Fascinating fractals and other mysteries of math

THE MATHEMATICAL TOURIST by Ivars Peterson

New York: W.H. Freeman. 240 pp. $17.95

THIS book rates attention. No fun-with-numbers matchsticks or bits-of-string book, ``The Mathematical Tourist'' takes readers into the key concerns of modern mathematics and shows how relevant the mathematician's preoccupations can be to the real world.

Subtitled ``Snapshots of Modern Mathematics,'' Ivars Peterson's book is written in a lucid style using well-chosen examples and analogies to give insight into abstruse ideas. Clear explanations of difficult concepts abound. Not only does Peterson give understandable examples of the meaning of the fourth dimension and beyond, but he also enters the fantastic landscape of fractals.

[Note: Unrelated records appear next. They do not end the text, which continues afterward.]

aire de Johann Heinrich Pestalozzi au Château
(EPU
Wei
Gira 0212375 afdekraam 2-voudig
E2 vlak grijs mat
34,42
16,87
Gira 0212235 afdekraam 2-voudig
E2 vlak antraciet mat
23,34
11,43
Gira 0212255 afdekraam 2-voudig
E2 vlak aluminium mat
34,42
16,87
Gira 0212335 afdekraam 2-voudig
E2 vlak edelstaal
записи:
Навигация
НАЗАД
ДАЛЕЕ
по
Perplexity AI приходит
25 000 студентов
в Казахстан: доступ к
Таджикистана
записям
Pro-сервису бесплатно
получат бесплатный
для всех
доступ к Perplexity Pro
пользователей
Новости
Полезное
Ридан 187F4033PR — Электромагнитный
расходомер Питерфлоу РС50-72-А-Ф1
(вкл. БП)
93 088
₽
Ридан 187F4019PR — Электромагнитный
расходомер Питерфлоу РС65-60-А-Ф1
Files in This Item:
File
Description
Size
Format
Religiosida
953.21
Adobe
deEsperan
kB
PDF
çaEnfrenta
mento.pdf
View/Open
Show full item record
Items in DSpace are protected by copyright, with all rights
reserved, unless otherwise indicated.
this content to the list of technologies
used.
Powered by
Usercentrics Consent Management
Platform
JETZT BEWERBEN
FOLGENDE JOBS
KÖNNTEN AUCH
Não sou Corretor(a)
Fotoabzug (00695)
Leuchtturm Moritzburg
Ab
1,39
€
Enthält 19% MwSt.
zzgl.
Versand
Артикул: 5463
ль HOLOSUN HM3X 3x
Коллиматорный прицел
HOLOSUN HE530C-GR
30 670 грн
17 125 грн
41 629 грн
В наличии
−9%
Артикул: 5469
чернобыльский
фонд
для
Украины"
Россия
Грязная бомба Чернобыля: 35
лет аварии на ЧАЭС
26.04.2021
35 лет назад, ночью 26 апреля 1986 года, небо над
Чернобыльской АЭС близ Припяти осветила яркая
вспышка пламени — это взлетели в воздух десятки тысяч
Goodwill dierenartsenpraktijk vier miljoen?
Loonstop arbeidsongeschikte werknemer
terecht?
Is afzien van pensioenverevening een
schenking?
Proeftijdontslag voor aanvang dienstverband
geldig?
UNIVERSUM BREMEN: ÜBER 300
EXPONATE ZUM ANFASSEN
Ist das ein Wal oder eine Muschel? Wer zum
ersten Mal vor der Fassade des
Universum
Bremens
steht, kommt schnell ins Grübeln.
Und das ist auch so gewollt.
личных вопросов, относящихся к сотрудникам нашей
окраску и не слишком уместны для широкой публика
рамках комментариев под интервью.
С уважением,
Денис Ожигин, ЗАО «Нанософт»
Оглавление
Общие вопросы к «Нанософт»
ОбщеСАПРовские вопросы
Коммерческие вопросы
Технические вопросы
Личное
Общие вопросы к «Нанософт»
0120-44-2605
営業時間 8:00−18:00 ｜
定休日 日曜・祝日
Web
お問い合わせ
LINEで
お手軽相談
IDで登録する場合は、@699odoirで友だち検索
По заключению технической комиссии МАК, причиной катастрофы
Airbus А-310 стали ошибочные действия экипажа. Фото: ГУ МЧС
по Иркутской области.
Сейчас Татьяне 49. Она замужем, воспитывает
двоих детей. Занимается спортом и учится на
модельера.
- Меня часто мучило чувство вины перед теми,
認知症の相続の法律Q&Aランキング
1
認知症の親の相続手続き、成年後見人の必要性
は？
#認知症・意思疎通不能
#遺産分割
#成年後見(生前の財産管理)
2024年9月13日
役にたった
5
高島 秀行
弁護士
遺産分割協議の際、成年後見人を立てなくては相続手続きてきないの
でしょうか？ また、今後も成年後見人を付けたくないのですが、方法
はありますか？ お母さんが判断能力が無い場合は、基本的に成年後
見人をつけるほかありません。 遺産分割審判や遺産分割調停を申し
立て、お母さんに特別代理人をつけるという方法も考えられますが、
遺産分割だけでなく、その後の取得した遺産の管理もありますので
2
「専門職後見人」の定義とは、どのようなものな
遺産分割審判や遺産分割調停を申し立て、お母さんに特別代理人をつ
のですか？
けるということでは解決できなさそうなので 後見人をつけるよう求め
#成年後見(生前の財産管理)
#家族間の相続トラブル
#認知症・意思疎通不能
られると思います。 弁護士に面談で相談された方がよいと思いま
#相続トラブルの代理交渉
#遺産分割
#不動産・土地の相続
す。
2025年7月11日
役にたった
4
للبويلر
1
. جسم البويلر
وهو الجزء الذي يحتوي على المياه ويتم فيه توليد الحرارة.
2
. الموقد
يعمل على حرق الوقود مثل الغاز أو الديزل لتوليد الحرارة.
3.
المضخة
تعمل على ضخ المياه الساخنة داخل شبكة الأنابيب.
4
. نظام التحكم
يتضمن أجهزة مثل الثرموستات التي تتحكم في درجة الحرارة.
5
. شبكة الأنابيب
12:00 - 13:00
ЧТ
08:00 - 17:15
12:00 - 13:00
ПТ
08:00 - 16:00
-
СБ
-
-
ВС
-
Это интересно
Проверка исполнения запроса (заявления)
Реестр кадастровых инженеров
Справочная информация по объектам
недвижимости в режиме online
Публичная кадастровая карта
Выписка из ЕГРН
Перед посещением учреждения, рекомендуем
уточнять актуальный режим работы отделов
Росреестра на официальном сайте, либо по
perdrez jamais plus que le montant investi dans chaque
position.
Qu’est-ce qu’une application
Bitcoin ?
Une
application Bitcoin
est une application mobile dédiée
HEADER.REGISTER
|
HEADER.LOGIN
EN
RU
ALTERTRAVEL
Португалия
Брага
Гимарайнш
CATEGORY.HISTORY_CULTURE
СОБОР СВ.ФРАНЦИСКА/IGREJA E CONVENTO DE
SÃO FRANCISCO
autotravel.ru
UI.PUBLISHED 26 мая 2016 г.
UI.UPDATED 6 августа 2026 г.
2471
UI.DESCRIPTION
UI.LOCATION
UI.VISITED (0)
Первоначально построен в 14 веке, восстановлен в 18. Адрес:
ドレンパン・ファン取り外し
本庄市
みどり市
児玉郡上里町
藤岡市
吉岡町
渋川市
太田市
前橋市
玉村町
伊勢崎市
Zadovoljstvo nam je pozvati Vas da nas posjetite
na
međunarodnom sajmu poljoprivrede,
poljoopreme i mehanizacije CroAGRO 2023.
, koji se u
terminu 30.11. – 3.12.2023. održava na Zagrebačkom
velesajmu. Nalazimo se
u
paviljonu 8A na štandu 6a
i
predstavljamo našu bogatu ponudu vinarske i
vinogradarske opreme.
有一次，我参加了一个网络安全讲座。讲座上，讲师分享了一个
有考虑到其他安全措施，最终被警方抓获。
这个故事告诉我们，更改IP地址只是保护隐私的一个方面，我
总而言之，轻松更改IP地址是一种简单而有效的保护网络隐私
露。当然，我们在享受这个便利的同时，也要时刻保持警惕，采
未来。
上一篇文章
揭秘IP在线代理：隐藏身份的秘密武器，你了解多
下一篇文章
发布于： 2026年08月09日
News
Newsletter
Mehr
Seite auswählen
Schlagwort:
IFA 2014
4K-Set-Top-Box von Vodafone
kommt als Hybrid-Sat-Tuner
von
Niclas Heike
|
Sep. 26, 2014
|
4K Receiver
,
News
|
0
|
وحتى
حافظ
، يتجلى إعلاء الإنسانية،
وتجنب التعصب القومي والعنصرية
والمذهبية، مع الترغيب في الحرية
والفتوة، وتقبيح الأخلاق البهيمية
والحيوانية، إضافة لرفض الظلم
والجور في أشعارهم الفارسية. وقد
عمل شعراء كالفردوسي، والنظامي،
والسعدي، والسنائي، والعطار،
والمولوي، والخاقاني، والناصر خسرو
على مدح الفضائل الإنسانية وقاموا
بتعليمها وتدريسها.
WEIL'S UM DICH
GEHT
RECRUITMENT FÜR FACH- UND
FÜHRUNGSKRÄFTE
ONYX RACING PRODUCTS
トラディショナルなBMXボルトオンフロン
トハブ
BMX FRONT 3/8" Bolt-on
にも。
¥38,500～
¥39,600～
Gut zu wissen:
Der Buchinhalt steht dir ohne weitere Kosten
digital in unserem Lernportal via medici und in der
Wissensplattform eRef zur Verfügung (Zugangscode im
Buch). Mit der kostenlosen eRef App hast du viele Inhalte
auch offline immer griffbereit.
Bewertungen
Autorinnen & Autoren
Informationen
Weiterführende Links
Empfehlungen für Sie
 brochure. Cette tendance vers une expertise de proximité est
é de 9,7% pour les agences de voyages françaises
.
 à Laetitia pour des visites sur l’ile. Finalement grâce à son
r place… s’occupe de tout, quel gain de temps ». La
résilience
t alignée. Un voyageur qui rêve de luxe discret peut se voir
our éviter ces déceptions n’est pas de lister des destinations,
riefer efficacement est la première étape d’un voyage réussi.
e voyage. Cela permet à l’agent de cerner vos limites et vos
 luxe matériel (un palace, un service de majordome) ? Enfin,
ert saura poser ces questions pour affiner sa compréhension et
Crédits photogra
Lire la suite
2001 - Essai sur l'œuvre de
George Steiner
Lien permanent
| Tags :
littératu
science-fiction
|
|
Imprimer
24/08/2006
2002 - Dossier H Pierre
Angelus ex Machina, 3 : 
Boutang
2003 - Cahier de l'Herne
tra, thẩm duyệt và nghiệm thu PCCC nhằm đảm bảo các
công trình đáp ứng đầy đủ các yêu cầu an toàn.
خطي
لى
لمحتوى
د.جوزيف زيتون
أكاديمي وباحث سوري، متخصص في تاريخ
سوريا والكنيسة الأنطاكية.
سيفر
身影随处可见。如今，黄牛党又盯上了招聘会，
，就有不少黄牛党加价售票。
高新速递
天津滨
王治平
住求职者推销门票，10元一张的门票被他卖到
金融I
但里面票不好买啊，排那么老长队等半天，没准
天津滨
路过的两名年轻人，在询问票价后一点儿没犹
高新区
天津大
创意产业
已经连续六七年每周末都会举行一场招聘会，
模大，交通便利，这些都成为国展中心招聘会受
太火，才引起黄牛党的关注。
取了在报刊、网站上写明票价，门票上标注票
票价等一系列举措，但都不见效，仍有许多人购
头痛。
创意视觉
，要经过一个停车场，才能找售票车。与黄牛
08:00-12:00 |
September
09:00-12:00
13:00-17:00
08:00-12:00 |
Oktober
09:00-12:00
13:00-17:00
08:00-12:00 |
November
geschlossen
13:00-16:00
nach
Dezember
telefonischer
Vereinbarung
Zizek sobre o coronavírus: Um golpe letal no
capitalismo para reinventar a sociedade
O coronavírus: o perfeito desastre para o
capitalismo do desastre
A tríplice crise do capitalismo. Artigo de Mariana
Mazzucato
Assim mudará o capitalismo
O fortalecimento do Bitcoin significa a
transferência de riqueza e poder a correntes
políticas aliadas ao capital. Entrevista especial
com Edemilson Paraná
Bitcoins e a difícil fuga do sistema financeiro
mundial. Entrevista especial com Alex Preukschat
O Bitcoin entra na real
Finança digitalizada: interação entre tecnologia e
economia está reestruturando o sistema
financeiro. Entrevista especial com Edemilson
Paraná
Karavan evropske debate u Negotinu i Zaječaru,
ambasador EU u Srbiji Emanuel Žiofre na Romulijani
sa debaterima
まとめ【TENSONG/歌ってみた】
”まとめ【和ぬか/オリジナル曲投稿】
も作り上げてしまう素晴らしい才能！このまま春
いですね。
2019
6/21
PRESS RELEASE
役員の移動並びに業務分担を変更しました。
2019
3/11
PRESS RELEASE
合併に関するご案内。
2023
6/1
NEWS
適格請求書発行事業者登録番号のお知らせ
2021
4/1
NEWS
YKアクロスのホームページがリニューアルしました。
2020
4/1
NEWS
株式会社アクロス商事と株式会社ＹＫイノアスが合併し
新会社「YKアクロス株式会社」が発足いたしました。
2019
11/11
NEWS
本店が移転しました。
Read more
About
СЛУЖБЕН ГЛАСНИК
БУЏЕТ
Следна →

These forms can have dimensionalities somewhere between the one dimension of a line and the two dimensions of figures on a flat surface, or between two and the three dimensions of the world of objects.

Fractals were at first regarded as ``skeletons in the closet of otherwise orderly mathematics.'' These infinitely complex figures are derived by changing a basic figure in a way that replicates it on a smaller scale, then repeating the operation ad infinitum, so that the details of the figure appear the same at any magnification. Fractals are creations of the computer age. They can be evolved and displayed effectively only with computer graphic techniques.

With fractals, computers can create images of the physical world. When random skewness is injected into the operation, the process can make figures like fern fronds and mountain scenes. These landscape generators can be used in applications (including video games) that require a moving or changing background. The advantage in producing the landscape by a computational process is that there is no need to store the images as millions of pieces of data. Another use is simulating radio transmission noise. Finding and transmitting the rules for constructing complex images with fractals may be more efficient than transmitting the image data for every point.

``The Mathematical Tourist'' covers some of the same ground included in ``Chaos,'' by James Gleick, another science writer. Both books open areas of recent scientific understanding to the view of a more general audience.

Topology, minimal surfaces, Mandelbrot sets, linear programming, are only a few of the other topics Peterson illuminates under grabby chapter titles like ``Ants in Labyrinths'' and ``The Dragons of Chaos.'' Sixteen color plates and numerous black and white line drawings and computer graphics reinforce the text.

From this book the reader finds that modern mathematics is both theoretical and empirical. It uses computers to clarify where mathematicians should focus their analyses but depends more on insight than on computers to reach conclusions. It searches for proofs rather than relying on the predominance of instances and looks for simple criteria that point to the solvability - or unsolvability - of problems.

The tourist of this book is an armchair traveler. The book is about ideas, not things to do. It can be read beginning to end, or sampled at any point for pleasure and profit. Only a few mathematical expressions are used, and the reader is expected only to behold, not manipulate them. Peterson provides no step-by-step directions for hands-on exploration of the concepts, but he gives ample leads to further reading.